Job item — With the pictures left out, write every entry down exactly.

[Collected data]

====

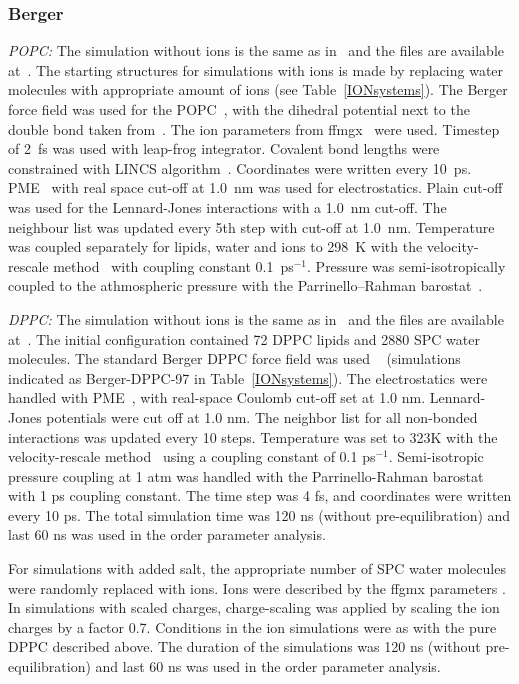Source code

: \documentclass[twoside,twocolumn,9pt]{article}
\begin{document}
\subsubsection{Berger}
{\it POPC:} The simulation without ions is the same as in~\cite{ferreira13} and the files are available at~\cite{bergerFILESpopc}. 
The starting structures for simulations with ions is made by replacing water molecules with appropriate amount of ions (see Table~\ref{IONsystems}).
The Berger force field was used for the POPC~\cite{berger97}, with the dihedral potential next to the double bond 
taken from~\cite{bachar04}. The ion parameters from ffmgx~\cite{straatsma88} were used.
Timestep of 2~fs was used with leap-frog integrator. Covalent bond lengths were constrained with LINCS algorithm~\cite{hess97,hess07}. 
Coordinates were written every 10~ps. PME~\cite{darden93,essman95} with real space cut-off at 1.0~nm was used 
for electrostatics. Plain cut-off was used for the Lennard-Jones interactions with a 1.0~nm cut-off.
The neighbour list was updated every 5th step with cut-off at 1.0~nm. Temperature was coupled separately
for lipids, water and ions to 298~K with the velocity-rescale method~\cite{bussi07} with coupling constant 0.1~ps$^{-1}$.
Pressure was semi-isotropically coupled to the athmospheric pressure with the Parrinello--Rahman barostat~\cite{parrinello81}.

{\it DPPC:} The simulation without ions is the same as in~\cite{botan15} and the files are available at~\cite{bergerDPPCfiles}.
The initial configuration contained 72 DPPC lipids and 2880 SPC water molecules.
The standard Berger DPPC force field was used ~\cite{berger97} (simulations indicated as Berger-DPPC-97 in Table~\ref{IONsystems}). 
The electrostatics were handled with PME~\cite{darden93,essman95}, with real-space Coulomb cut-off set at 1.0 nm. Lennard-Jones potentials were cut off at 1.0 nm. The neighbor list for all non-bonded interactions was updated every 10 steps. 
Temperature was set to 323K with the velocity-rescale method~\cite{bussi07} using a coupling constant of 0.1 ps$^{-1}$.  Semi-isotropic pressure coupling at 1 atm was handled with the Parrinello-Rahman barostat~\cite{parrinello81} with 1 ps coupling constant. The time step was 4 fs, and coordinates were written every 10 ps. The total simulation time was 120 ns (without pre-equilibration) and last 60 ns was used in the order parameter analysis. 

For simulations with added salt, the appropriate number of SPC water molecules were randomly replaced with ions. Ions were described by the ffgmx parameters \cite{straatsma88}. In simulations with scaled charges, charge-scaling was applied by scaling the ion charges  by a factor 0.7. Conditions in the ion simulations were as with the pure DPPC described above. The duration of the simulations was 120 ns (without pre-equilibration) and last 60 ns was used in the order parameter analysis.
\end{document}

====

Answer to this exercise —
Source code

: \documentclass[twoside,twocolumn,9pt]{article}
\begin{document}
\subsubsection{Berger}
{\it POPC:} The simulation without ions is the same as in~\cite{ferreira13} and the files are available at~\cite{bergerFILESpopc}. 
The starting structures for simulations with ions is made by replacing water molecules with appropriate amount of ions (see Table~\ref{IONsystems}).
The Berger force field was used for the POPC~\cite{berger97}, with the dihedral potential next to the double bond 
taken from~\cite{bachar04}. The ion parameters from ffmgx~\cite{straatsma88} were used.
Timestep of 2~fs was used with leap-frog integrator. Covalent bond lengths were constrained with LINCS algorithm~\cite{hess97,hess07}. 
Coordinates were written every 10~ps. PME~\cite{darden93,essman95} with real space cut-off at 1.0~nm was used 
for electrostatics. Plain cut-off was used for the Lennard-Jones interactions with a 1.0~nm cut-off.
The neighbour list was updated every 5th step with cut-off at 1.0~nm. Temperature was coupled separately
for lipids, water and ions to 298~K with the velocity-rescale method~\cite{bussi07} with coupling constant 0.1~ps$^{-1}$.
Pressure was semi-isotropically coupled to the athmospheric pressure with the Parrinello--Rahman barostat~\cite{parrinello81}.

{\it DPPC:} The simulation without ions is the same as in~\cite{botan15} and the files are available at~\cite{bergerDPPCfiles}.
The initial configuration contained 72 DPPC lipids and 2880 SPC water molecules.
The standard Berger DPPC force field was used ~\cite{berger97} (simulations indicated as Berger-DPPC-97 in Table~\ref{IONsystems}). 
The electrostatics were handled with PME~\cite{darden93,essman95}, with real-space Coulomb cut-off set at 1.0 nm. Lennard-Jones potentials were cut off at 1.0 nm. The neighbor list for all non-bonded interactions was updated every 10 steps. 
Temperature was set to 323K with the velocity-rescale method~\cite{bussi07} using a coupling constant of 0.1 ps$^{-1}$.  Semi-isotropic pressure coupling at 1 atm was handled with the Parrinello-Rahman barostat~\cite{parrinello81} with 1 ps coupling constant. The time step was 4 fs, and coordinates were written every 10 ps. The total simulation time was 120 ns (without pre-equilibration) and last 60 ns was used in the order parameter analysis. 

For simulations with added salt, the appropriate number of SPC water molecules were randomly replaced with ions. Ions were described by the ffgmx parameters \cite{straatsma88}. In simulations with scaled charges, charge-scaling was applied by scaling the ion charges  by a factor 0.7. Conditions in the ion simulations were as with the pure DPPC described above. The duration of the simulations was 120 ns (without pre-equilibration) and last 60 ns was used in the order parameter analysis.
\end{document}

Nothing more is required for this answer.